**The task:**
A word-for-word copy of the data, pictures excluded, is what this task asks for.
※ ※ ※
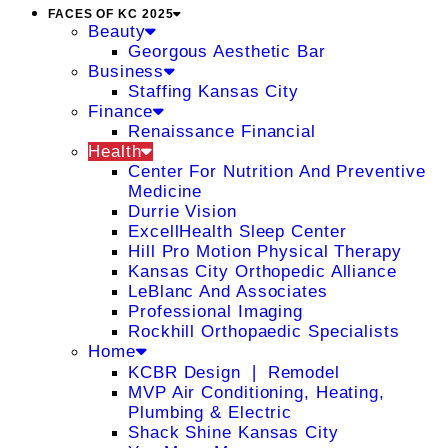
FACES OF KC 2025
Beauty
Georgous Aesthetic Bar
Business
Staffing Kansas City
Finance
Renaissance Financial
Health
Center For Nutrition And Preventive
Medicine
Durrie Vision
ExcellHealth Sleep Center
Hill Pro Motion Physical Therapy
Kansas City Orthopedic Alliance
LeBlanc And Associates
Professional Imaging
Rockhill Orthopaedic Specialists
Home
KCBR Design ❘ Remodel
MVP Air Conditioning, Heating,
Plumbing & Electric
Shack Shine Kansas City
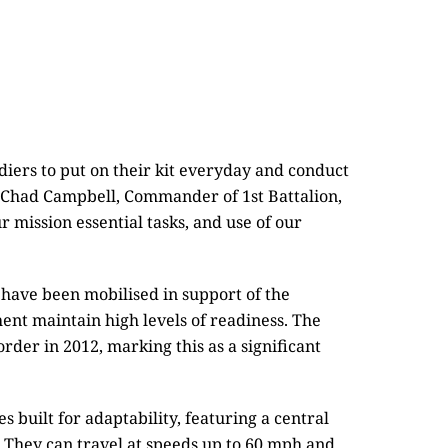
diers to put on their kit everyday and conduct
l Chad Campbell, Commander of 1st Battalion,
 mission essential tasks, and use of our
have been mobilised in support of the
nt maintain high levels of readiness. The
rder in 2012, marking this as a significant
 built for adaptability, featuring a central
n. They can travel at speeds up to 60 mph and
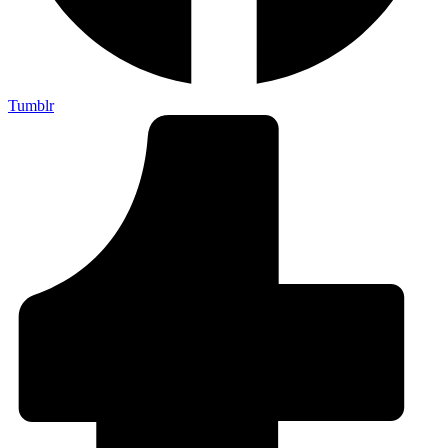
Tumblr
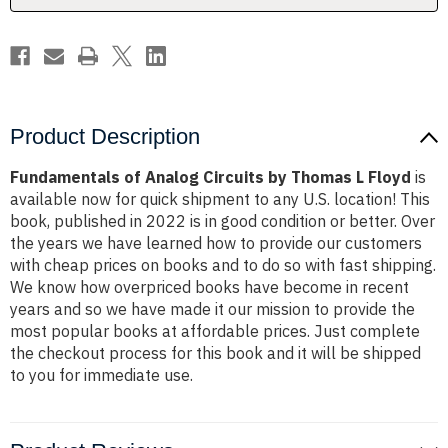
Floyd
Floyd
Product Description
Fundamentals of Analog Circuits by Thomas L Floyd
is
available now for quick shipment to any U.S. location! This
book, published in 2022 is in good condition or better. Over
the years we have learned how to provide our customers
with cheap prices on books and to do so with fast shipping.
We know how overpriced books have become in recent
years and so we have made it our mission to provide the
most popular books at affordable prices. Just complete
the checkout process for this book and it will be shipped
to you for immediate use.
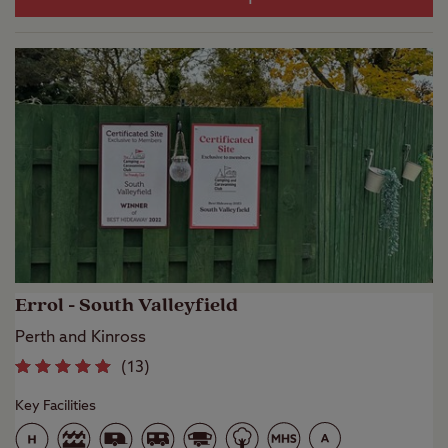
Errol - South Valleyfield
Perth and Kinross
(
13
)
Key Facilities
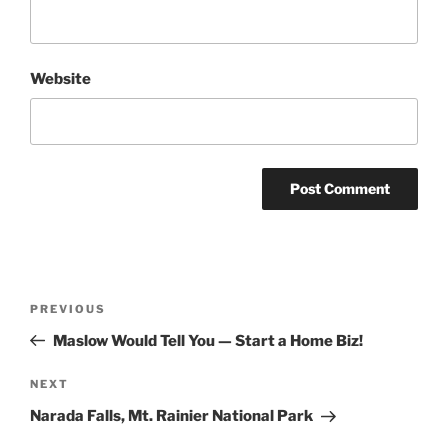
Website
Post
Previous
PREVIOUS
navigation
Post
Maslow Would Tell You — Start a Home Biz!
Next
NEXT
Post
Narada Falls, Mt. Rainier National Park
※ ※ ※
**Your response:**
FACES OF KC 2025
Beauty
Georgous Aesthetic Bar
Business
Staffing Kansas City
Finance
Renaissance Financial
Health
Center For Nutrition And Preventive
Medicine
Durrie Vision
ExcellHealth Sleep Center
Hill Pro Motion Physical Therapy
Kansas City Orthopedic Alliance
LeBlanc And Associates
Professional Imaging
Rockhill Orthopaedic Specialists
Home
KCBR Design ❘ Remodel
MVP Air Conditioning, Heating,
Plumbing & Electric
Shack Shine Kansas City
diers to put on their kit everyday and conduct
l Chad Campbell, Commander of 1st Battalion,
 mission essential tasks, and use of our
have been mobilised in support of the
nt maintain high levels of readiness. The
rder in 2012, marking this as a significant
 built for adaptability, featuring a central
n. They can travel at speeds up to 60 mph and
Tumblr
Floyd
Floyd
Product Description
Fundamentals of Analog Circuits by Thomas L Floyd
is
available now for quick shipment to any U.S. location! This
book, published in 2022 is in good condition or better. Over
the years we have learned how to provide our customers
with cheap prices on books and to do so with fast shipping.
We know how overpriced books have become in recent
years and so we have made it our mission to provide the
most popular books at affordable prices. Just complete
the checkout process for this book and it will be shipped
to you for immediate use.
Errol - South Valleyfield
Perth and Kinross
(
13
)
Key Facilities
Website
Post
Previous
PREVIOUS
navigation
Post
Maslow Would Tell You — Start a Home Biz!
Next
NEXT
Post
Narada Falls, Mt. Rainier National Park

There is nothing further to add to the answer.